We started on the Redwood, but no matter how we tried, we couldn’t seem to stay on one trail. We didn’t care, though, because this is a place one would be happy to get lost in. We saw wildflowers, bunnies, a variety of birds, and a handful of other hikers along the paths. We also ventured onto the Fir Trail after coming back to the entrance. The map said the Fir Trail would take about 30 minutes, but just as before, we took the loop in far less time even without having to rush.
We hardly put a dent in the map of trails and both of us felt like we could stay there the rest of the day. If it hadn’t rained over those next few days, we probably would have come back for another reflective hike in the woods.
We were starting to work up an appetite, so we thought it would be fun to check out a local sushi place. We chose Sushi Ichiban because it was affordable; plus, the sushi comes out on a toy train!
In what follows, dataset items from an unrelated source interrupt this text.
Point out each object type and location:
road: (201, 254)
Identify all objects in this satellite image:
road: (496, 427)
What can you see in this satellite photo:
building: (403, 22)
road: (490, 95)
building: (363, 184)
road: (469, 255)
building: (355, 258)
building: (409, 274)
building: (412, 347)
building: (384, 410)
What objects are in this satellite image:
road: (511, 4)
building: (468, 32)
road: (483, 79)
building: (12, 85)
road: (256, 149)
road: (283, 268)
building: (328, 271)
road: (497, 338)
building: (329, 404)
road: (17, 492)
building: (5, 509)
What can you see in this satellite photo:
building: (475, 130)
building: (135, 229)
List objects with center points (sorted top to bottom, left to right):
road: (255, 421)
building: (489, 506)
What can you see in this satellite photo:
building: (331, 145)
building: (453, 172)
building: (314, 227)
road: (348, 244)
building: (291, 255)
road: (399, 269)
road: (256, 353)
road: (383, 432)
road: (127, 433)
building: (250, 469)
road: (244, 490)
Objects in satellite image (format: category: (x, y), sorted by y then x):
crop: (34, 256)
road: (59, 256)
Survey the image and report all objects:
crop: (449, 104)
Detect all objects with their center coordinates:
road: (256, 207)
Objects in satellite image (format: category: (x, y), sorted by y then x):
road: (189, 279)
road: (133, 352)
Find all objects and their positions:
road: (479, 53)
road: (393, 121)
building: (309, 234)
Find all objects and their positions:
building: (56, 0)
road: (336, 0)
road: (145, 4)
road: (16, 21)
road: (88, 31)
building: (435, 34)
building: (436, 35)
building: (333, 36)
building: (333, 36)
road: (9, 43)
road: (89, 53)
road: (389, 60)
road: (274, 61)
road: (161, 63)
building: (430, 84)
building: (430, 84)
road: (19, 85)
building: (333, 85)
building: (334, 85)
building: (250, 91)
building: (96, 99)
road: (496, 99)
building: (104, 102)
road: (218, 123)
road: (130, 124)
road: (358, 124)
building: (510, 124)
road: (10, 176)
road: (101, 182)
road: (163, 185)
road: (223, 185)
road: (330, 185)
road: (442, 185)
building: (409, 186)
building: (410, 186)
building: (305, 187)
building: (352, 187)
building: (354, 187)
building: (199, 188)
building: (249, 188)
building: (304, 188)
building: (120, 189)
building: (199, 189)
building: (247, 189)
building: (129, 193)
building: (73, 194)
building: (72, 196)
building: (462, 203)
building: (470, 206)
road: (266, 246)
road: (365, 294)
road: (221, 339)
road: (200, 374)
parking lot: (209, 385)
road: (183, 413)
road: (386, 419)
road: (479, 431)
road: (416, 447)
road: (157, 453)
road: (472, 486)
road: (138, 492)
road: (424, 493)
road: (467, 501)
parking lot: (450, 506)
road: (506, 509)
The plates of sushi come speeding past you on a Southern Pacific model train. We were newbies at this, so I was always nabbing the sushi of our choice just as it rounded the corner. There, the price of the sushi works on a plate color system. The tan was $1 and the red flower plates were the most expensive, closer to $3. At the end, the waitress simply tallied up our plates and wrote up a bill.
The sushi was good; not amazing or world-class, but better than one might expect for the price. We didn’t put in any requests, but simply chose from what was already being put onto the train. The avocado, asparagus, and cream cheese roll was great, as was the Eliza Roll, which had a piece of tempura sweet potato in it.
The wait staff was friendly and personable. In the end, we ate a very affordable, fun lunch, around $16 in total for about a couple dozen pieces.
On the way back to our place, we swung by the Food Front Cooperative Grocery. We picked up a half dozen duck eggs, Portuguese sausage, and local clam chowder.
Sarah managed to whip up dinner on the tiny stove. Even before leaving on vacation, Sarah had made a mini spice kit to bring along with us. She simply used a stack-able pill container set and chose her most essential spices.
Eating dinner on the patio. The duck eggs were enormous and the Portuguese sausage tasted just like the type we have had in musubi before. The clam chowder was definitely superior to the kind we tend to get further inland. We used leftover chutney from Bollywood Theater, too, just to jazz up the duck eggs.